Duh! Gara-gara Harga TBS Sawit Anjlok, Banyak Petani Mau Konsul ke RS Jiwa

Duh! Gara-gara Harga TBS Sawit Anjlok, Banyak Petani Mau Konsul ke RS Jiwa

Sylke Febrina Laucereno - detikFinance
Kamis, 14 Jul 2022 13:57 WIB
Aktivitas petani sawit Foto: Dok Polda Riau
Foto: Aktivitas petani sawit Foto: Dok Polda Riau
Jakarta -

Harga tandan buah segar (TBS) kelapa sawit terus mengalami penurunan. Hal ini membuat banyak petani dan pengusaha mengalami kesulitan dan stres bahkan sampai ke RS Jiwa.

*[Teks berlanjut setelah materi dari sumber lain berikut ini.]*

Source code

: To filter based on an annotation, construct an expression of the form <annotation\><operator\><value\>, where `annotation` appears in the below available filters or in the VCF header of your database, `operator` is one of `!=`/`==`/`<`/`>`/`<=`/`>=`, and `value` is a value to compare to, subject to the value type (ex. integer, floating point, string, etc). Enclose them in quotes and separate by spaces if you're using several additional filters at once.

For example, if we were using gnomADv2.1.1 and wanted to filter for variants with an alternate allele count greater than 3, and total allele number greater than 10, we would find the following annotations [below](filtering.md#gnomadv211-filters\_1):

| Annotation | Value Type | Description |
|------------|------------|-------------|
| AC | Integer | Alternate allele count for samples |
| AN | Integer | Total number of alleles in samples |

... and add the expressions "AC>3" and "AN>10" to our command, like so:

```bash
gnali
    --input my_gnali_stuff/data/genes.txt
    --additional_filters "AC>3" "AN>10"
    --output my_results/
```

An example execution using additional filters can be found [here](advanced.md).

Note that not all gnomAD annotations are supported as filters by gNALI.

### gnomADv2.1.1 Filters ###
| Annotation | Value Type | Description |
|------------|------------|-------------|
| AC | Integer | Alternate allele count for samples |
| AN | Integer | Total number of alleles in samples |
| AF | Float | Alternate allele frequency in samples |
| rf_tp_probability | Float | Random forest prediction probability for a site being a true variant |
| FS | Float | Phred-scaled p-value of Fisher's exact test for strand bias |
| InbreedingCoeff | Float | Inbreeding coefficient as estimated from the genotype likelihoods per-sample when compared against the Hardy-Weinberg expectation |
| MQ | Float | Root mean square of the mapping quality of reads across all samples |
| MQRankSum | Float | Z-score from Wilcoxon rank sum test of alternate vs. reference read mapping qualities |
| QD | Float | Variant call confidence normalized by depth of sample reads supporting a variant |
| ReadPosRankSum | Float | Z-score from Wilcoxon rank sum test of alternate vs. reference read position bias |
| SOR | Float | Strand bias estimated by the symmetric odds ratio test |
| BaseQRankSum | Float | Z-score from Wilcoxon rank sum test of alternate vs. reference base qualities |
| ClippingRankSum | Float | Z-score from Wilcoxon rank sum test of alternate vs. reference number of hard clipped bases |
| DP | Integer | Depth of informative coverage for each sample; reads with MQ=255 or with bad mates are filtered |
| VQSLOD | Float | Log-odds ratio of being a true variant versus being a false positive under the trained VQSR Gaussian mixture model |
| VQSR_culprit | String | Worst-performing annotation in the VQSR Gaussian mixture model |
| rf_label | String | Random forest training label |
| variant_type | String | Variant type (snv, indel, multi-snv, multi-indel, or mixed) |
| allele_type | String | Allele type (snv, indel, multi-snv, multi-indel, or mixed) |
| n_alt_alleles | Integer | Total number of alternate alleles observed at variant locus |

Ketua Gabungan Pengusaha Kelapa Sawit indonesia (GAPKI) Sumatera Utara Alexander Maha mengungkapkan, karena kondisi ini banyak yang mulai ingin berkonsultasi ke rumah sakit jiwa.

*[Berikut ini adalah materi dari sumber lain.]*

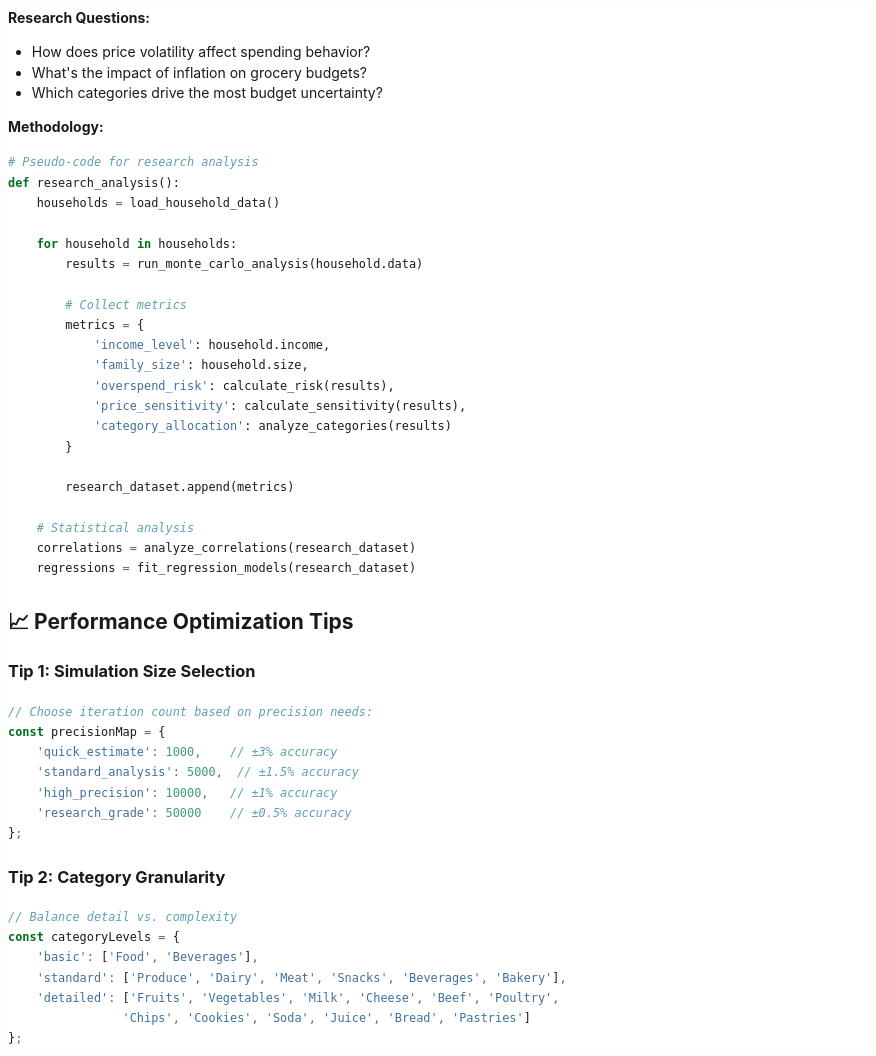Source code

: **Research Questions:**
- How does price volatility affect spending behavior?
- What's the impact of inflation on grocery budgets?
- Which categories drive the most budget uncertainty?

**Methodology:**
```python
# Pseudo-code for research analysis
def research_analysis():
    households = load_household_data()
    
    for household in households:
        results = run_monte_carlo_analysis(household.data)
        
        # Collect metrics
        metrics = {
            'income_level': household.income,
            'family_size': household.size,
            'overspend_risk': calculate_risk(results),
            'price_sensitivity': calculate_sensitivity(results),
            'category_allocation': analyze_categories(results)
        }
        
        research_dataset.append(metrics)
    
    # Statistical analysis
    correlations = analyze_correlations(research_dataset)
    regressions = fit_regression_models(research_dataset)
```

## 📈 Performance Optimization Tips

### Tip 1: Simulation Size Selection
```javascript
// Choose iteration count based on precision needs:
const precisionMap = {
    'quick_estimate': 1000,    // ±3% accuracy
    'standard_analysis': 5000,  // ±1.5% accuracy  
    'high_precision': 10000,   // ±1% accuracy
    'research_grade': 50000    // ±0.5% accuracy
};
```

### Tip 2: Category Granularity
```javascript
// Balance detail vs. complexity
const categoryLevels = {
    'basic': ['Food', 'Beverages'],
    'standard': ['Produce', 'Dairy', 'Meat', 'Snacks', 'Beverages', 'Bakery'],
    'detailed': ['Fruits', 'Vegetables', 'Milk', 'Cheese', 'Beef', 'Poultry', 
                'Chips', 'Cookies', 'Soda', 'Juice', 'Bread', 'Pastries']
};
```

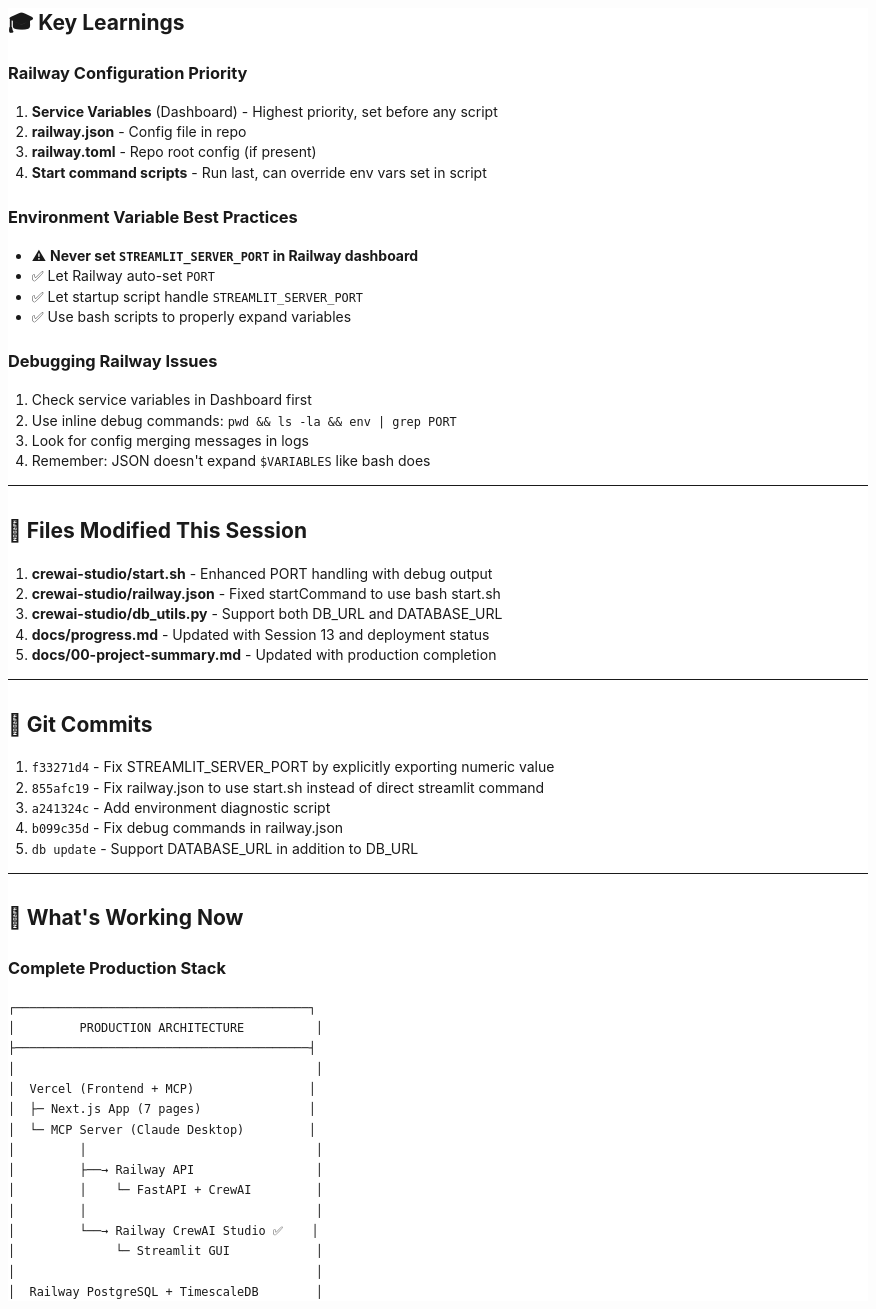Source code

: ## 🎓 Key Learnings

### Railway Configuration Priority
1. **Service Variables** (Dashboard) - Highest priority, set before any script
2. **railway.json** - Config file in repo
3. **railway.toml** - Repo root config (if present)
4. **Start command scripts** - Run last, can override env vars set in script

### Environment Variable Best Practices
- ⚠️ **Never set `STREAMLIT_SERVER_PORT` in Railway dashboard**
- ✅ Let Railway auto-set `PORT`
- ✅ Let startup script handle `STREAMLIT_SERVER_PORT`
- ✅ Use bash scripts to properly expand variables

### Debugging Railway Issues
1. Check service variables in Dashboard first
2. Use inline debug commands: `pwd && ls -la && env | grep PORT`
3. Look for config merging messages in logs
4. Remember: JSON doesn't expand `$VARIABLES` like bash does

---

## 📝 Files Modified This Session

1. **crewai-studio/start.sh** - Enhanced PORT handling with debug output
2. **crewai-studio/railway.json** - Fixed startCommand to use bash start.sh
3. **crewai-studio/db_utils.py** - Support both DB_URL and DATABASE_URL
4. **docs/progress.md** - Updated with Session 13 and deployment status
5. **docs/00-project-summary.md** - Updated with production completion

---

## 🚀 Git Commits

1. `f33271d4` - Fix STREAMLIT_SERVER_PORT by explicitly exporting numeric value
2. `855afc19` - Fix railway.json to use start.sh instead of direct streamlit command
3. `a241324c` - Add environment diagnostic script
4. `b099c35d` - Fix debug commands in railway.json
5. `db update` - Support DATABASE_URL in addition to DB_URL

---

## 🎉 What's Working Now

### Complete Production Stack
```
┌─────────────────────────────────────────┐
│         PRODUCTION ARCHITECTURE          │
├─────────────────────────────────────────┤
│                                          │
│  Vercel (Frontend + MCP)                │
│  ├─ Next.js App (7 pages)               │
│  └─ MCP Server (Claude Desktop)         │
│         │                                │
│         ├──→ Railway API                 │
│         │    └─ FastAPI + CrewAI         │
│         │                                │
│         └──→ Railway CrewAI Studio ✅    │
│              └─ Streamlit GUI            │
│                                          │
│  Railway PostgreSQL + TimescaleDB        │
```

"Banyak petani yang susah kita dapat informasi mereka petani banyak yang sudah lihat-lihat rumah sakit jiwa, gara-gara harga TBS sudah terlampau murah, kan kasihan," kata dia saat dihubungi detikcom, Kamis (14/7/2022).

SCROLL TO CONTINUE WITH CONTENT

Dia mengungkapkan saat ini ada sekitar 20 juta warga yang mencari nafkah dari sektor pertanian kelapa sawit.

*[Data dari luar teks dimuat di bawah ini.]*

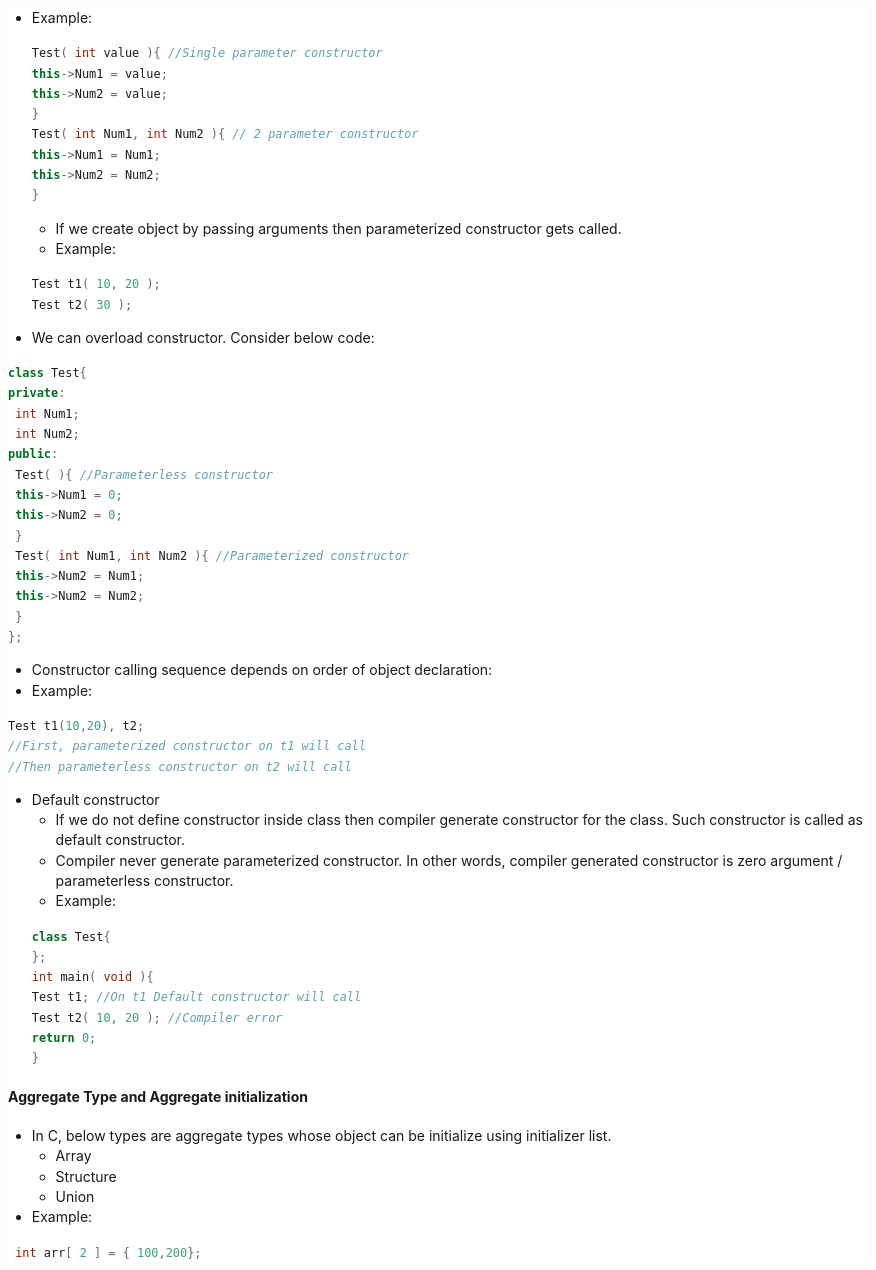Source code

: - Example:
	```C++
	Test( int value ){ //Single parameter constructor
	this->Num1 = value;
	this->Num2 = value;
	}
	Test( int Num1, int Num2 ){ // 2 parameter constructor
	this->Num1 = Num1;
	this->Num2 = Num2;
	}
	```
	- If we create object by passing arguments then parameterized constructor gets called.
	- Example:
	```C++
	Test t1( 10, 20 );
	Test t2( 30 );
	```
- We can overload constructor. Consider below code:
```C++
class Test{
private:
 int Num1;
 int Num2;
public:
 Test( ){ //Parameterless constructor
 this->Num1 = 0;
 this->Num2 = 0;
 }
 Test( int Num1, int Num2 ){ //Parameterized constructor
 this->Num2 = Num1;
 this->Num2 = Num2;
 }
};
```
- Constructor calling sequence depends on order of object declaration:
- Example:
```C++
Test t1(10,20), t2;
//First, parameterized constructor on t1 will call
//Then parameterless constructor on t2 will call
```
- Default constructor
	- If we do not define constructor inside class then compiler generate constructor for the class. Such constructor is called as default constructor.
	- Compiler never generate parameterized constructor. In other words, compiler generated constructor is zero argument / parameterless constructor.
	- Example:
	```C++
	class Test{
	};
	int main( void ){
	Test t1; //On t1 Default constructor will call
	Test t2( 10, 20 ); //Compiler error
	return 0;
	}
	```
#### Aggregate Type and Aggregate initialization
- In C, below types are aggregate types whose object can be initialize using initializer list.
	- Array
	- Structure
	- Union
- Example:
```C++
 int arr[ 2 ] = { 100,200};
```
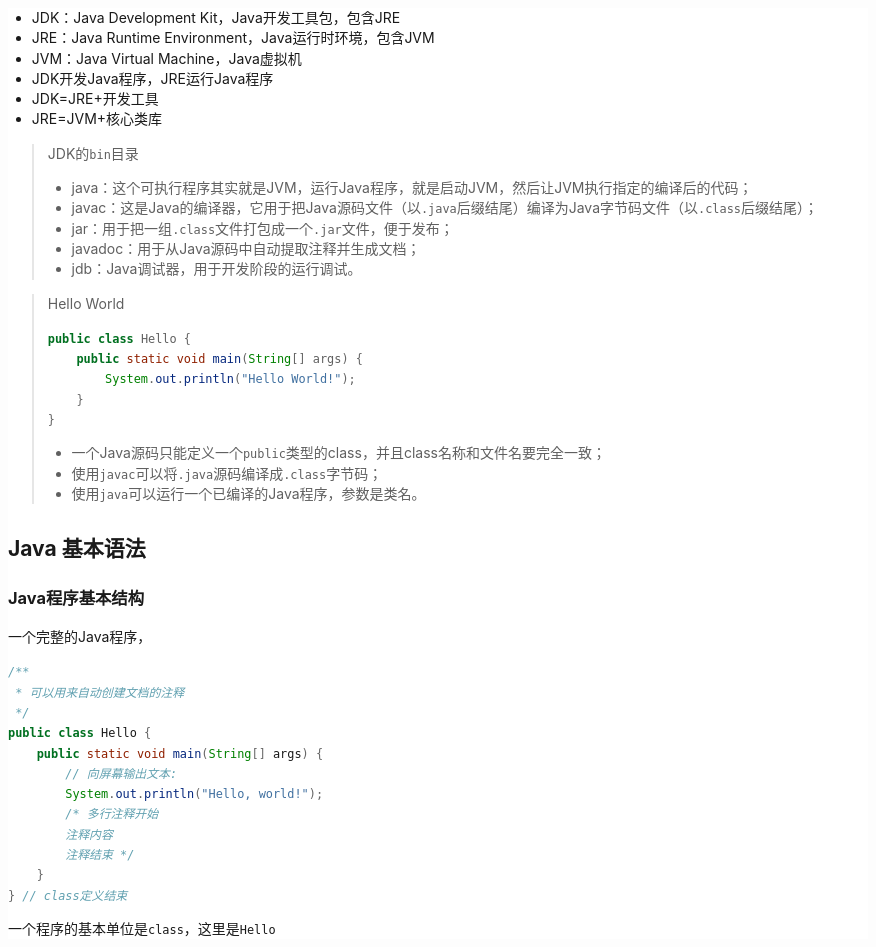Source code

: - JDK：Java Development Kit，Java开发工具包，包含JRE
- JRE：Java Runtime Environment，Java运行时环境，包含JVM
- JVM：Java Virtual Machine，Java虚拟机
- JDK开发Java程序，JRE运行Java程序
- JDK=JRE+开发工具
- JRE=JVM+核心类库

> JDK的`bin`目录
>
> - java：这个可执行程序其实就是JVM，运行Java程序，就是启动JVM，然后让JVM执行指定的编译后的代码；
> - javac：这是Java的编译器，它用于把Java源码文件（以`.java`后缀结尾）编译为Java字节码文件（以`.class`后缀结尾）；
> - jar：用于把一组`.class`文件打包成一个`.jar`文件，便于发布；
> - javadoc：用于从Java源码中自动提取注释并生成文档；
> - jdb：Java调试器，用于开发阶段的运行调试。

> Hello World
>
> ```java
> public class Hello {
>     public static void main(String[] args) {
>         System.out.println("Hello World!");
>     }
> }
> ```
>
> 
>
> - 一个Java源码只能定义一个`public`类型的class，并且class名称和文件名要完全一致；
> - 使用`javac`可以将`.java`源码编译成`.class`字节码；
> - 使用`java`可以运行一个已编译的Java程序，参数是类名。

## Java 基本语法

### Java程序基本结构

一个完整的Java程序，

```java
/**
 * 可以用来自动创建文档的注释
 */
public class Hello {
    public static void main(String[] args) {
        // 向屏幕输出文本:
        System.out.println("Hello, world!");
        /* 多行注释开始
        注释内容
        注释结束 */
    }
} // class定义结束
```

一个程序的基本单位是`class`，这里是`Hello`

Menurut Alexander pemerintah sebaiknya jangan lagi menghentikan ekspor karena stok TBS sudah mencapai 8-9 juta ton. Nah kondisi itu bisa makin menjatuhkan harga sawit.

ADVERTISEMENT

Alexander mengungkapkan, volume ekspor sawit Indonesia sebesar 60% dari total yang ada di dunia. Sedangkan kalau untuk konsumsi hanya 35% dari dari produksi. Jadi sebanyak 65% memang harus diekspor.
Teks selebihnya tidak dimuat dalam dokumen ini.